David Petrie, head of corporate finance at the Institute of Chartered Accountants in England and Wales, explains: “The issue is not around the number of businesses supported, rather that there is a gap in financing where a product cannot be delivered within five to seven years. Investment with a longer time span than the typical three-to-five-year benchmark used by private equity and venture capital funds is lacking.”
The key to getting more investment in innovation will be from government and private sector partnerships
Mr Petrie says the proposed state national investment fund should play a role as a cornerstone investor in innovative manufacturing projects, which should in turn help seed private investment further down the line.

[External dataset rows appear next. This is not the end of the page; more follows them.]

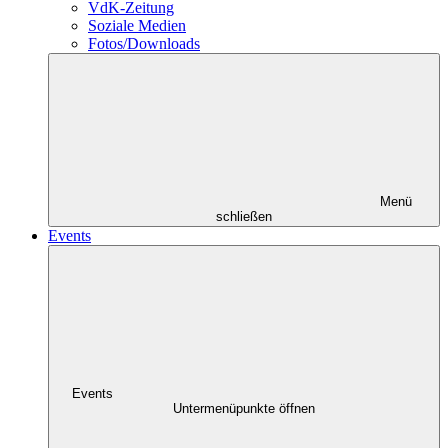
VdK-Zeitung
Soziale Medien
Fotos/Downloads
Menü
schließen
Events
Events
Untermenüpunkte öffnen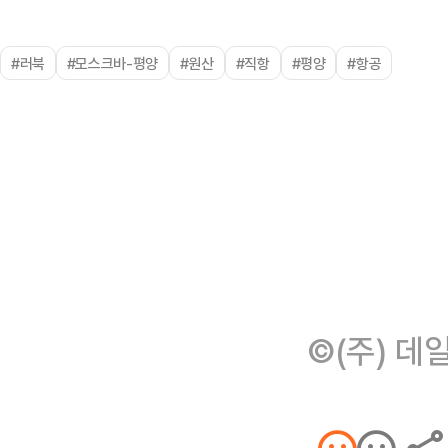
#러북
#모스크바-평양
#원산
#직항
#평양
#항공
©(주) 데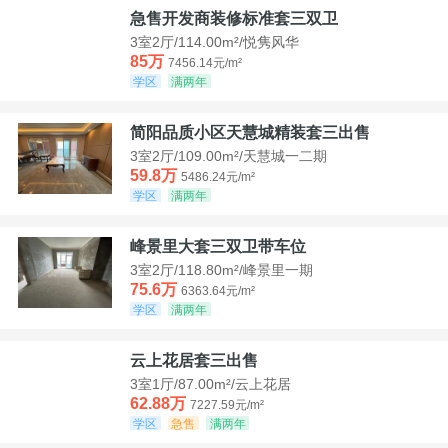
急售开发商装修标准套三双卫
3室2厅/114.00m²/悦隽风华
85万
7456.14元/m²
学区
满两年
简阳品质小区天慧城精装套三出售
3室2厅/109.00m²/天慧城一二期
59.8万
5486.24元/m²
学区
满两年
峰景里大套三双卫带车位
3室2厅/118.80m²/峰景里一期
75.6万
6363.64元/m²
学区
满两年
云上花居套三出售
3室1厅/87.00m²/云上花居
62.88万
7227.59元/m²
学区
急售
满两年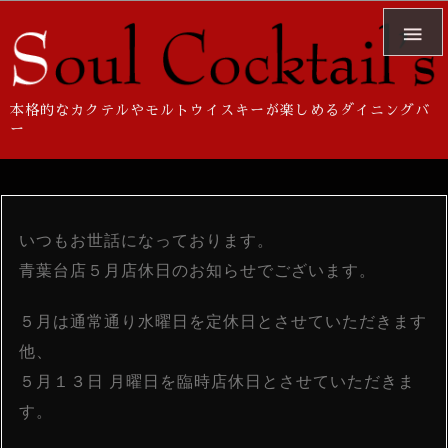

本格的なカクテルやモルトウイスキーが楽しめるダイニングバ
ー
いつもお世話になっております。
青葉台店５月店休日のお知らせでございます。
５月は通常通り水曜日を定休日とさせていただきます
他、
５月１３日 月曜日を臨時店休日とさせていただきま
す。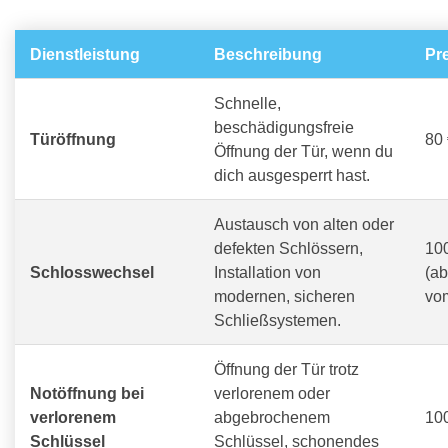
Dienstleistung
Beschreibung
Pr
Schnelle,
beschädigungsfreie
Türöffnung
80 
Öffnung der Tür, wenn du
dich ausgesperrt hast.
Austausch von alten oder
defekten Schlössern,
100
Schlosswechsel
Installation von
(a
modernen, sicheren
vo
Schließsystemen.
Öffnung der Tür trotz
Notöffnung bei
verlorenem oder
verlorenem
abgebrochenem
100
Schlüssel
Schlüssel, schonendes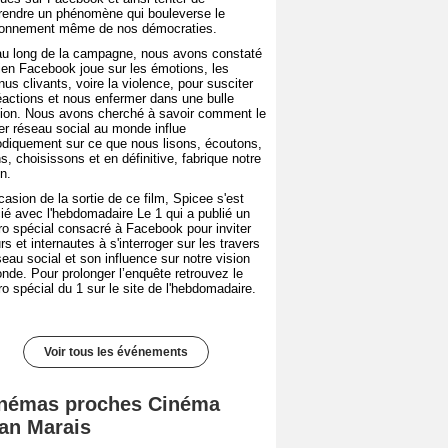
endre un phénomène qui bouleverse le
ionnement même de nos démocraties.
au long de la campagne, nous avons constaté
en Facebook joue sur les émotions, les
us clivants, voire la violence, pour susciter
éactions et nous enfermer dans une bulle
nion. Nous avons cherché à savoir comment le
er réseau social au monde influe
diquement sur ce que nous lisons, écoutons,
s, choisissons et en définitive, fabrique notre
n.
casion de la sortie de ce film, Spicee s'est
ié avec l'hebdomadaire Le 1 qui a publié un
o spécial consacré à Facebook pour inviter
rs et internautes à s'interroger sur les travers
seau social et son influence sur notre vision
nde. Pour prolonger l’enquête retrouvez le
o spécial du 1 sur le site de l'hebdomadaire.
Voir tous les événements
némas proches Cinéma
an Marais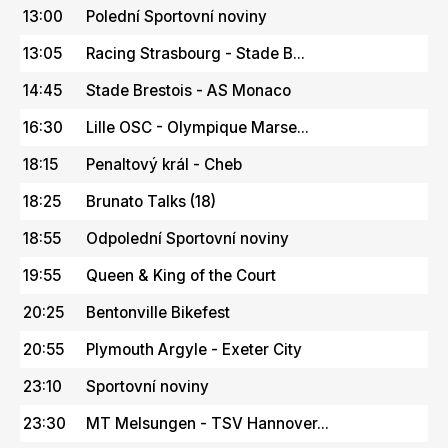
13:00
Polední Sportovní noviny
13:05
Racing Strasbourg - Stade B...
14:45
Stade Brestois - AS Monaco
16:30
Lille OSC - Olympique Marse...
18:15
Penaltový král - Cheb
18:25
Brunato Talks (18)
18:55
Odpolední Sportovní noviny
19:55
Queen & King of the Court
20:25
Bentonville Bikefest
20:55
Plymouth Argyle - Exeter City
23:10
Sportovní noviny
23:30
MT Melsungen - TSV Hannover...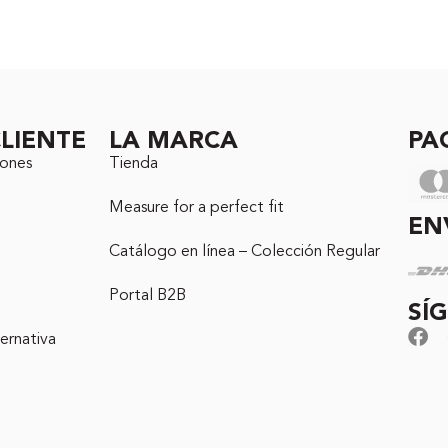
LIENTE
LA MARCA
PA
iones
Tienda
Measure for a perfect fit
EN
Catálogo en línea – Colección Regular
Portal B2B
SÍ
ernativa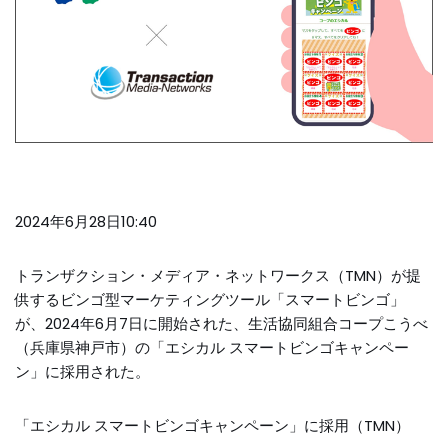
2024年6月28日10:40
トランザクション・メディア・ネットワークス（TMN）が提
供するビンゴ型マーケティングツール「スマートビンゴ」
が、2024年6月7日に開始された、生活協同組合コープこうべ
（兵庫県神戸市）の「エシカル スマートビンゴキャンペー
ン」に採用された。
「エシカル スマートビンゴキャンペーン」に採用（TMN）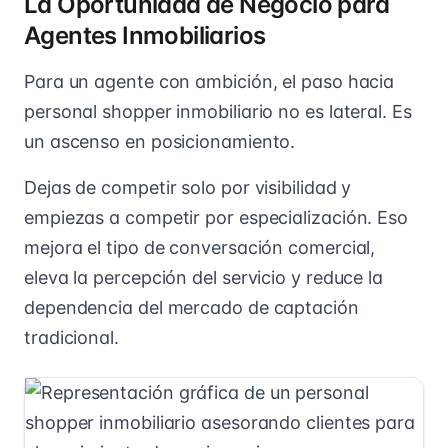
La Oportunidad de Negocio para
Agentes Inmobiliarios
Para un agente con ambición, el paso hacia
personal shopper inmobiliario no es lateral. Es
un ascenso en posicionamiento.
Dejas de competir solo por visibilidad y
empiezas a competir por especialización. Eso
mejora el tipo de conversación comercial,
eleva la percepción del servicio y reduce la
dependencia del mercado de captación
tradicional.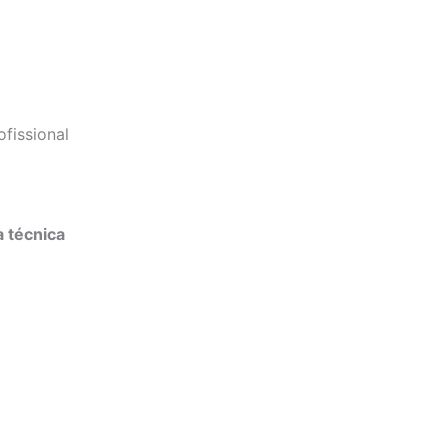
fissional
a técnica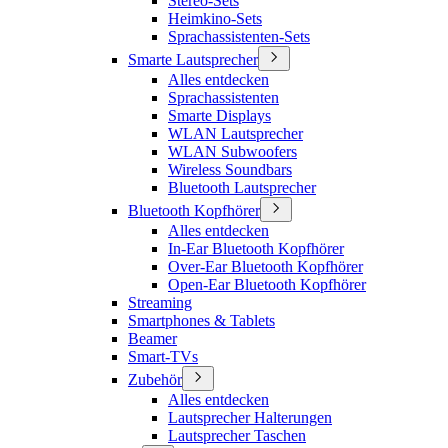
Stereo-Sets
Heimkino-Sets
Sprachassistenten-Sets
Smarte Lautsprecher
Alles entdecken
Sprachassistenten
Smarte Displays
WLAN Lautsprecher
WLAN Subwoofers
Wireless Soundbars
Bluetooth Lautsprecher
Bluetooth Kopfhörer
Alles entdecken
In-Ear Bluetooth Kopfhörer
Over-Ear Bluetooth Kopfhörer
Open-Ear Bluetooth Kopfhörer
Streaming
Smartphones & Tablets
Beamer
Smart-TVs
Zubehör
Alles entdecken
Lautsprecher Halterungen
Lautsprecher Taschen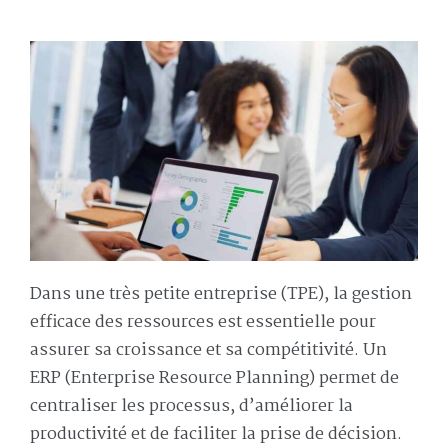
Dans une très petite entreprise (TPE), la gestion
efficace des ressources est essentielle pour
assurer sa croissance et sa compétitivité. Un
ERP (Enterprise Resource Planning) permet de
centraliser les processus, d’améliorer la
productivité et de faciliter la prise de décision.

“The key to getting more investment in innovation will be from government and private sector partnerships,” he says. “For example, there must be an effort to support the provision of financial advice to companies raising expansion or scale-up capital.”
Idinvest Partners, a pan-European private equity and venture capital firm with €8 billion under management, says institutional investors themselves may have to innovate to play a greater role. Sylvain Makaya, partner at Idinvest, says this is what the firm has tried to do with its SME Industrial Assets (ISIA) fund.
The unusual, specialist structure aims to finance the modernisation of production equipment for small and medium-sized manufacturers. The €250-million fund was raised because Idinvest believes the kind of manufacturers that could most benefit from improved machinery and processes often struggle to find the right finance.
Instead of purchasing stakes in the manufacturers, the fund buys assets to be leased back to the companies, which are responsible for their management and maintenance. “It allows companies to optimise their cash management, while benefiting from the latest generation of technology and machinery at a reasonable cost,” says Mr Makaya.
John Stokoe, strategic development adviser at European computer-aided design company Dassault Systèmes, agrees that interest from venture capital and private equity will be key to readying industry for the smart factory revolution. “Private equity investment will grow when increased government investment is realised, especially when government actively encourages partnerships with academia, industry and the investors,” he says.